(ACCIÓN REQUERIDA 1)
Responde con base en el fragmento sobre la pandemia del coronavirus:
(a) ¿Qué primer ministro se menciona como ejemplo, y de qué país es?
(b) En 2009, ¿adónde se tenían que enviar las muestras?
(c) ¿En qué año se descubrieron los antibióticos?
(ACCIÓN REQUERIDA 2) Vuelve a escribir sin cambios la parte del fragmento sobre la pandemia del coronavirus que comienza en las palabras "Imagine la diferencia" y termina después de "y medidas higiénicas.".
(ACCIÓN REQUERIDA 3) Prolonga el fragmento sobre la pandemia del coronavirus a partir de su última oración.

(FRAGMENTO SELECCIONADO)
En momentos de pandemia mundial del coronavirus y cuando las cifras de infectados en nuestro país comienzan a crecer con la precisión matemática que lo han hecho en los otros países, la insistencia del Presidente en contradecir las medidas de aislamiento social que recomiendan las autoridades de Salud en México y en el mundo y, por el contrario, saludar de mano, abrazar, besar y buscar el contacto cercano con multitudes envía el mensaje de que no cree en la ciencia y sí en la protección mágica y misteriosa de quién sabe qué entidad. Para quien las cifras de popularidad son tan importantes, quizá valga la pena conocer el ejemplo del primer ministro italiano, Giuseppe Conte, quien se ha convertido en un rock star de las redes sociales precisamente por dar el ejemplo contrario: él mismo cumple las reglas más estrictas de “distancia social” y habla con franqueza de los riesgos de la pandemia, así como de las fortalezas para vencerla.

La pandemia del coronavirus nos sorprende con insuficiencias en la infraestructura hospitalaria para terapia intensiva y casos de extrema emergencia, pero cuenta con nuevas fortalezas a partir de las enseñanzas de la pandemia del AH1N1 en 2009. En aquel año, las muestras se tenían que enviar a los laboratorios de la CDC de Atlanta. Hoy está el Instituto de Diagnóstico y Referencia Epidemiológicos (INDRE) y una extensa red mundial de investigación con la que comparte información. México ha desarrollado investigación genómica de gran calidad en varias instituciones científicas, gracias a las cuales, en pocos días, se logró la secuencia genómica completa de la cepa(s) de coronavirus que llegó a México.

Imagine la diferencia con la pandemia de influenza mal llamada española en 1918. En ésta murieron 50 millones de personas; 675 mil en Estados Unidos y su esperanza de vida bajó en 12 años. Se calcula que del millón de muertos en México por la Revolución, quizá una mayoría fue por la epidemia. Los médicos y científicos ignoraban cuál era la naturaleza del agente que causaba la enfermedad. Se llegó al consenso equivocado de creer que el causante era una bacteria, el Bacilo de Pfeiffer, hoy conocido como Haemophilus influenzae. No había autoridades sanitarias centrales o internacionales y, además, la epidemia explota durante el final de la Primera Guerra Mundial. Los antibióticos se descubrieron hasta 1928. Las únicas armas que tenían las autoridades eran las sanitarias: evitar multitudes, aislamiento y medidas higiénicas.

Datos almacenados:
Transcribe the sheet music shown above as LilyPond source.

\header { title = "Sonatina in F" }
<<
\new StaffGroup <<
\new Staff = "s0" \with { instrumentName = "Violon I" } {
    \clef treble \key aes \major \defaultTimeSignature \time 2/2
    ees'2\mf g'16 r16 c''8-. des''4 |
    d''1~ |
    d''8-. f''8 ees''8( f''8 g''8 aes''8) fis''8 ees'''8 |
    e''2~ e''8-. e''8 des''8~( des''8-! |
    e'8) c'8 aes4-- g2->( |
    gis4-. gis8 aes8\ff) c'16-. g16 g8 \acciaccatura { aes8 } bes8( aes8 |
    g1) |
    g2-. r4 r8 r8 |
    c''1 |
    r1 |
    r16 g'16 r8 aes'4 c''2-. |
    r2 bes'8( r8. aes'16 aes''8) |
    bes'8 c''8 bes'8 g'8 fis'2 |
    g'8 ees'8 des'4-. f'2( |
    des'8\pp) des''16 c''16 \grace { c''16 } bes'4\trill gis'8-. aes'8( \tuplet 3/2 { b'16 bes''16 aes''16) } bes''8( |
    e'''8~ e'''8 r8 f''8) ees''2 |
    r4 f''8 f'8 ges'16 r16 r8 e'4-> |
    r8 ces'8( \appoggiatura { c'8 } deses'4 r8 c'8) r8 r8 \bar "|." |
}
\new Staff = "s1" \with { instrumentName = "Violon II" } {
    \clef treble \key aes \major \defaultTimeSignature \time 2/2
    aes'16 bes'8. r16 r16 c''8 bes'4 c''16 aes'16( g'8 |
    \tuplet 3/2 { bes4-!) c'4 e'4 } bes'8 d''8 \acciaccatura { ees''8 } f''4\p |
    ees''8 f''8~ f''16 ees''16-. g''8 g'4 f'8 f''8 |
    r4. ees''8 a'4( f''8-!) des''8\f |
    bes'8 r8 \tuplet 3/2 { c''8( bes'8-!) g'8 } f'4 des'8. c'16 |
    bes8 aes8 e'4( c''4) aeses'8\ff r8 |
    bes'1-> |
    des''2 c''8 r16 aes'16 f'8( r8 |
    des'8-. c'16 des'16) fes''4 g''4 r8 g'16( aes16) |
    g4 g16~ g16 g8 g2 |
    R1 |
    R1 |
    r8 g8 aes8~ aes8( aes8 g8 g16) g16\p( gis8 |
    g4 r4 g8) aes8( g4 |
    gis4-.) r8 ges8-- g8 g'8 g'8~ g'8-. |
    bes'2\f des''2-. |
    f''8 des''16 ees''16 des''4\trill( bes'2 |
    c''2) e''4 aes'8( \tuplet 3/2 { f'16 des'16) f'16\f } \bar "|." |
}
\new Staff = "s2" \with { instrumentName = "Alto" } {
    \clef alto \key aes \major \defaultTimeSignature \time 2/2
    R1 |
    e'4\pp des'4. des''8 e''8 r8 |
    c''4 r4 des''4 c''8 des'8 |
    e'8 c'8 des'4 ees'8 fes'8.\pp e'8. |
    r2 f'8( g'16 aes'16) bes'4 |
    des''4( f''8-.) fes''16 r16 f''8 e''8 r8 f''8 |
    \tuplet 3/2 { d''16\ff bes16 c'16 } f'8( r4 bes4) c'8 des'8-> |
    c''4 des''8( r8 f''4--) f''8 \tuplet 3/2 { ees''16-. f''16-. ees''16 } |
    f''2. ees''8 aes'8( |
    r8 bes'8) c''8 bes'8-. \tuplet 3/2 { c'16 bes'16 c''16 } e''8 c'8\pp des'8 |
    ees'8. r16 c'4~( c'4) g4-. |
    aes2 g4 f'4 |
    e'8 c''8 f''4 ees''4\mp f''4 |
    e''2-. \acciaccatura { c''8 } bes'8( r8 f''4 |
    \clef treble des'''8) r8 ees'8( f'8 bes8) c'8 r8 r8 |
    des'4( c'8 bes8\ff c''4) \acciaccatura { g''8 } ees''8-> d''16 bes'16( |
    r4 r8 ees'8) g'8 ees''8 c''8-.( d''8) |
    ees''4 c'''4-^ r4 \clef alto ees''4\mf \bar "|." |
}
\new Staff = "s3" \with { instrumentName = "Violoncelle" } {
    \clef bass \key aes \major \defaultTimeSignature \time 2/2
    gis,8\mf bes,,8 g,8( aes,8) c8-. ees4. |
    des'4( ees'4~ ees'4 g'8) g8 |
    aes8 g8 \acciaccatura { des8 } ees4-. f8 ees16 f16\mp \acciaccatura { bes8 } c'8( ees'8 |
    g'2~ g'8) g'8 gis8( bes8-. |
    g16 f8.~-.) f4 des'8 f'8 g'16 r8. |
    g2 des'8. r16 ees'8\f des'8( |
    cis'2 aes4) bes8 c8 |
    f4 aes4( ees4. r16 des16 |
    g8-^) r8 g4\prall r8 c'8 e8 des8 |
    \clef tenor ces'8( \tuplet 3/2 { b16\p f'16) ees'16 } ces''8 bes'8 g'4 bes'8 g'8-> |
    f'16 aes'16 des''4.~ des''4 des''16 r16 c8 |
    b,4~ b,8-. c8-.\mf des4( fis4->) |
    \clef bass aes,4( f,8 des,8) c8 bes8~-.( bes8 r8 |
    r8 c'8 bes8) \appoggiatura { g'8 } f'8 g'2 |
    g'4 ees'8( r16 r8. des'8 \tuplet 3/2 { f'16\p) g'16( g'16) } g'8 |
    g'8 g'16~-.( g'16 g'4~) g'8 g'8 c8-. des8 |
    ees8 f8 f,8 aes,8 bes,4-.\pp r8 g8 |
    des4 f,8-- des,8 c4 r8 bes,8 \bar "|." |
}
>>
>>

(RESULTADO 1)
(a) Giuseppe Conte, primer ministro italiano.
(b) A los laboratorios de la CDC de Atlanta.
(c) En 1928.

(RESULTADO 2)
Imagine la diferencia con la pandemia de influenza mal llamada española en 1918. En ésta murieron 50 millones de personas; 675 mil en Estados Unidos y su esperanza de vida bajó en 12 años. Se calcula que del millón de muertos en México por la Revolución, quizá una mayoría fue por la epidemia. Los médicos y científicos ignoraban cuál era la naturaleza del agente que causaba la enfermedad. Se llegó al consenso equivocado de creer que el causante era una bacteria, el Bacilo de Pfeiffer, hoy conocido como Haemophilus influenzae. No había autoridades sanitarias centrales o internacionales y, además, la epidemia explota durante el final de la Primera Guerra Mundial. Los antibióticos se descubrieron hasta 1928. Las únicas armas que tenían las autoridades eran las sanitarias: evitar multitudes, aislamiento y medidas higiénicas.

(RESULTADO 3)
No fue sino hasta 1933, debido a que en Iowa se detectó una epidemia en puercos que sufrían síntomas parecidos a los de la influenza, que se logró identificar el verdadero agente de la epidemia de 1918. No era una bacteria, sino un virus, el AH1N1. En 2005, en una historia que recuerda la ciencia ficción, se logró volver a la vida ese virus. Aislado de muestras de tejidos que se conservaron de víctimas de la epidemia de 1918, el microbiólogo Dr. Taubenberger logró revivir el virus en células hepáticas. A partir de ese descubrimiento se logró secuenciar genómicamente los 8 genes del virus. Y a partir de ese descubrimiento se lograron las vacunas y el desarrollo de medicamentos antivirales.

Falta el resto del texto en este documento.